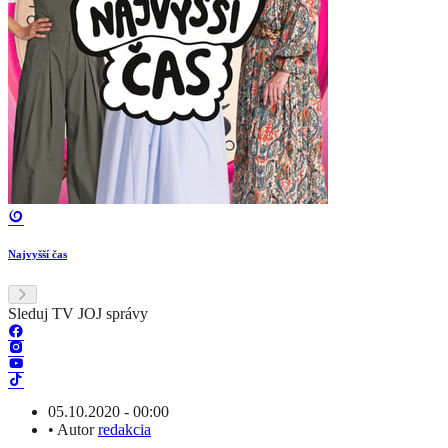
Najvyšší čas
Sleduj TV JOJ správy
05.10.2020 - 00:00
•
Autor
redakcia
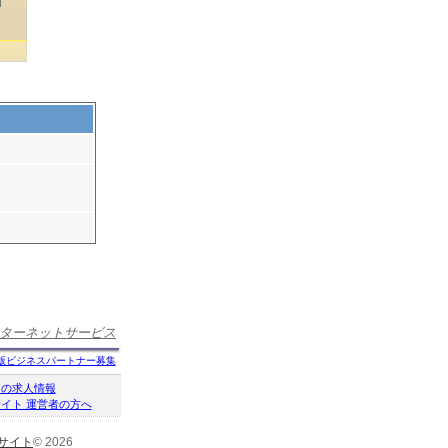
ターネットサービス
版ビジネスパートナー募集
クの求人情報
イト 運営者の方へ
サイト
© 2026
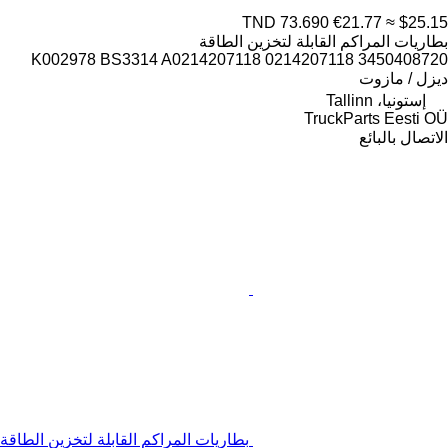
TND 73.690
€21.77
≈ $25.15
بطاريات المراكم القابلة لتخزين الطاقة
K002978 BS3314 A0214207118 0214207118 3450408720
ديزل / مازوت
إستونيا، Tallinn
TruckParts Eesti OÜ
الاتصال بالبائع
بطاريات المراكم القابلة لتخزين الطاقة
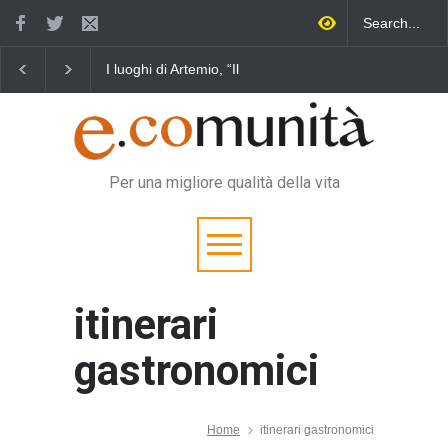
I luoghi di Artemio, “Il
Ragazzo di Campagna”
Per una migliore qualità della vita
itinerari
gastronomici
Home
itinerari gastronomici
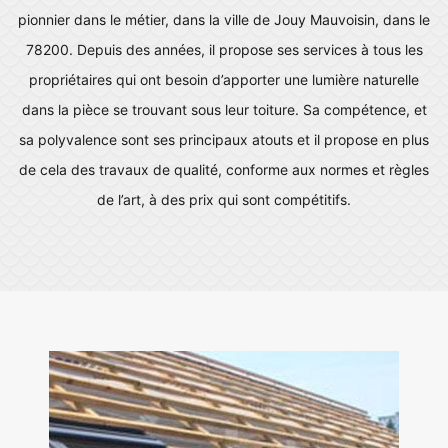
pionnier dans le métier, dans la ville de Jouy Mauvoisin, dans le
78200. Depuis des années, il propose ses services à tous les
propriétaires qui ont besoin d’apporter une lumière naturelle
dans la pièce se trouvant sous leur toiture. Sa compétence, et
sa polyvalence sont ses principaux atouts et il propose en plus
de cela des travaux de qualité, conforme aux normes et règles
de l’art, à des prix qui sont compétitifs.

== == ==

* [Problem]: Give as a JSON list of strings the lines of the data from the line with "pionnier dans le" up to and including the last line of the data, one string per line and no strings for blank lines.

* [Response to the exercise]:
[
  "pionnier dans le métier, dans la ville de Jouy Mauvoisin, dans le",
  "78200. Depuis des années, il propose ses services à tous les",
  "propriétaires qui ont besoin d’apporter une lumière naturelle",
  "dans la pièce se trouvant sous leur toiture. Sa compétence, et",
  "sa polyvalence sont ses principaux atouts et il propose en plus",
  "de cela des travaux de qualité, conforme aux normes et règles",
  "de l’art, à des prix qui sont compétitifs."
]